> I want to peel back the layers of the onion and other gluey-mess to gain insight into these models.
Then this is great.
If your goal is
> Run and explore Llama models locally with minimal dependencies on CPU
then I recommend https://github.com/Mozilla-Ocho/llamafile which ships as a single file with no dependencies and runs on CPU with great performance. Like, such great performance that I've mostly given up on GPU for LLMs. It was a game changer.
> such great performance that I've mostly given up on GPU for LLMs
I mean I used to run ollama on GPU, but llamafile was approximately the same performance on just CPU so I switched. Now that might just be because my GPU is weak by current standards, but that is in fact the comparison I was making.

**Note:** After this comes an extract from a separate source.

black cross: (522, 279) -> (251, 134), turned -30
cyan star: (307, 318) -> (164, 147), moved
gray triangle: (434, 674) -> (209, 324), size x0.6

Edit: Though to be clear, ollama would easily be my second pick; it also has minimal dependencies and is super easy to run locally.
Looks like there’s a typo, Windows is mentioned twice.
First time that I have a "it just works" experience with LLMs on my computer. Amazing. Thanks for the recommendation!
148 tokens predicted, 159 ms per token, 6.27 tokens per secondIt's impressive to realize how little code is needed to run these models at all.
Seems like torchchat is exactly what the author was looking for.
> And the 8B model typically gets killed by the OS for using too much memory.
Torchchat also provides some quantization options so you can reduce the model size to fit into memory.
This just imports the Llama reference implementation and patches the device FYI.
There are more robust implementations out there.